OpenFst has several global options in the library proper that most users can ignore, leaving them with their default values:

Option Type Default Description
FLAGS_fst_compat_symbols bool true Require symbol tables to match when appropriate
FLAGS_fst_default_cache_gc bool true Enable garbage collection of cached Fsts
FLAGS_fst_default_cache_gc_limit int64 1048576 Byte size that triggers garbage collection of cached Fsts
FLAGS_fst_pair_parentheses string "" Characters enclosing the first weight of a printed pair weight (and derived classes) to ensure proper I/O of nested pair weights; must have size 0 (none) or 2 (open and close parenthesis)
FLAGS_fst_pair_separator string "," Character separator between printed pair weights; must be a single character
FLAGS_fst_verify_properties bool false Verify Fst properites are correctly set when queried

The first ensures the arguments of binary FST operations (e.g. composition) have compatible symbol tables (e..g output symbol table matches input symbol table for composition). The second two are used to control the caching of expanded state and arc information found in most delayed Fst classes; the default values should normally be satisfactory. The next two are used to control the text formating of ProductWeight and other weight pairs. The last is used to ensure that the properties of an FST have been correctly set; it is used for debugging only since it incurs considerable computational cost.

In each of the Fst distribution installed binaries, the above options, as well as any of those defined specific to the binary, can be set from the command line using e.g. --fst_default_cache_gc=false or --fst_pair_parenthesis="(" . Additionally, the option --help and --v=N (where N = 0,1,2,..) will print out usage information and set the verbosity level of logging, respectively. The flag processing is modeled after the Google gflags package.

In a user-defined binary, the command line options processing will all also work if the user calls:

SetFlags(usage, &argc, &argv, true);

In that case, the user can set his own flags as well, following the conventions in <fst/flags.h>.

Alternatively, the user can process options in his own way and directly assign to any of the above global options if he wishes to modify their defaults.

Composition Filters

A composition filter determines which matches are allowed to proceed in composition. The basic filters handle correct epsilon matching. In particular, they ensure that redundant epsilon paths, which would be incorrect with non-idempotent weights, are not created. More generally, composition filters can be used to block or modify composition paths for efficiency or specialized purposes. Their interface is:

template <class A>                            
class SomeComposeFilter {
 public:
   typedef A Arc;
   typedef ... FilterState; 
  
   // Required constructor. 
   SomeComposeFilter(const Fst<A> &fst1, const Fst<A> &fst2);                       
   // Return start state of filter. 
   FilterState Start() const; 
   // Specifies current composition state.
—————
[Task instructions]:
[a] In the OpenFst options passage, why is the property verification option meant only for debugging?
[b] Quote the OpenFst options passage from "SetFlags(usage, &argc, &argv, true);" to "modify their defaults.".
[c] Extend the OpenFst documentation on options and composition filters, picking up right after its final line.
None of the rows are needed for this work.

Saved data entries
—————
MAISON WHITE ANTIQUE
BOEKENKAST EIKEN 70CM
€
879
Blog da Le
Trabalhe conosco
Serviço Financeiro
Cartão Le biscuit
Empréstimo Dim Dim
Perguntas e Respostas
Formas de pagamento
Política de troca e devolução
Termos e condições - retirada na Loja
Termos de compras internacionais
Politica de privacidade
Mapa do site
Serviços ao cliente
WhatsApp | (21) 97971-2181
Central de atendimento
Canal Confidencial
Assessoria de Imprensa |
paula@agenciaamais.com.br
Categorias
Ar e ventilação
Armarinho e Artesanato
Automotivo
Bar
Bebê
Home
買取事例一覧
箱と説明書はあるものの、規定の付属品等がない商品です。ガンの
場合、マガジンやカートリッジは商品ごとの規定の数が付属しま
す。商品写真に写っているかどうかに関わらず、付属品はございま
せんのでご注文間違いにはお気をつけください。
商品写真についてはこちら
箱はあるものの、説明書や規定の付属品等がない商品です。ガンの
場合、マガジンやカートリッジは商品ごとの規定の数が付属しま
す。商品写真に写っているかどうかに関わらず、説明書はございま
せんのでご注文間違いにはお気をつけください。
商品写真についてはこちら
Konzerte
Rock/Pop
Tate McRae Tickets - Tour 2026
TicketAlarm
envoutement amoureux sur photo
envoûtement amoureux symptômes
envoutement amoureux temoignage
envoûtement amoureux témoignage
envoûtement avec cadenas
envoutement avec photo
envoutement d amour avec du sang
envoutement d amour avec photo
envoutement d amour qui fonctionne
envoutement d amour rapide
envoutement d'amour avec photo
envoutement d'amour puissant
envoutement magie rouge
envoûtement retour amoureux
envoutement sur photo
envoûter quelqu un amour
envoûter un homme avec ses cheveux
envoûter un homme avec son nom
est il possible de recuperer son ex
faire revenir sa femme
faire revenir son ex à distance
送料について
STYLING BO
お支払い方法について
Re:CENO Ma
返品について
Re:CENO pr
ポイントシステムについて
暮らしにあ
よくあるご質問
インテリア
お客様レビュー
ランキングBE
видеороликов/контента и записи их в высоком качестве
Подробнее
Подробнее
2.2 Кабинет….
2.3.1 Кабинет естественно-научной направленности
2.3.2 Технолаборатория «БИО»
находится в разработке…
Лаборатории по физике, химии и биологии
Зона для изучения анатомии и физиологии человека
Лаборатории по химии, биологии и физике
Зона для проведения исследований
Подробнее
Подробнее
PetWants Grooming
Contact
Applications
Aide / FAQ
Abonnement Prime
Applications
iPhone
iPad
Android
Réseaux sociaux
—————
[Outputs in order]:
[a] It incurs considerable computational cost.

[b]
SetFlags(usage, &argc, &argv, true);

In that case, the user can set his own flags as well, following the conventions in <fst/flags.h>.

Alternatively, the user can process options in his own way and directly assign to any of the above global options if he wishes to modify their defaults.

[c]
   void SetState(StateId s1, StateId s2, const FilterState &f);               
                                                                               
   // Apply filter at current composition state to these transitions.
   // If an arc label to be matched is kNolabel, then that side does not consume a symbol.  
   // Returns the new filter state or, if disallowed, FilterState::NoState().
   // The filter is permitted to modify its inputs, e.g. for optimizations. 
   FilterState FilterArc(A *arc1, A *arc2) const;
 
   // Apply filter at current composition state to these final weights 
   // (cf. superfinal transitions). The filter may modify its inputs,
   // e.g. for optimizations. 
   void FilterFinal(Weight *final1, Weight *final2) const;
}; 
The filter's state is represented by the type SomeComposeFilter::FilterState and is stored in the composition state table tuple. It has the form:

class SomeFilterState {                                                          
  public:                                                             
   // Required constructors 
   SomeFilterState(); 
   SomeFilterState(const SomeFilterState &f);       
   // An invalid filter state.  
   static const SomeFilterState NoState();        
   // Maps state to integer for hashing.    
   size_t Hash() const;                   
   // Equality of filter states. 
   bool operator==(const SomeFilterState &f) const;       
   // Inequality of filter states.  
   bool operator!=(const SomeFilterState &f) const;   
   // Assignment to filter states. 
   SomeFilterState& operator=(const SomeFilterState& f);
}; 

The following composition filters are defined in the OpenFst library:

Name Description
SequenceComposeFilter Requires epsilons on FST1 to be read before epsilons on FST2 doc
AltSequenceComposeFilter Requires epsilons on FST2 to be read before epsilons on FST1 doc
MatchComposeFilter Requires epsilons on FST1 to be matched with epsilons on FST2 whenever possible doc

SequenceComposeFilter is the default composition filter. It can be changed by using the version of ComposeFst that accepts ComposeFstOptions. doc [bad link?]

Expanded Fsts

An ExpandedFst doc is an Fst that has an additional method that specifies the state count as well as methods to copy and read the expanded FST. In particular, an ExpandedFst class has the interface:

template <class A>
class ExpandedFst : public Fst<class A> {
 public:
  typedef A Arc;
  typedef typename A::StateId StateId;
  
  // State count 
  StateId NumStates(); 
  // Get a copy of this ExpandedFst 
  virtual ExpandedFst<A> *Copy() const = 0; 
  // Read an ExpandedFst from an input stream; returns NULL on error 
  static ExpandedFst<A> *Read(istream &strm, const FstReadOptions &opts); 
  // Read an ExpandedFst from a file; return NULL on error
  // Empty filename reads from standard input 
  static ExpandedFst<A> *Read(const string &filename);
};

ExpandedFst is an abstract class (note the pure virtual methods). Examples are VectorFst doc and ConstFst doc

FST Input/Output

The following code:

VectorFst<A> ifst;
...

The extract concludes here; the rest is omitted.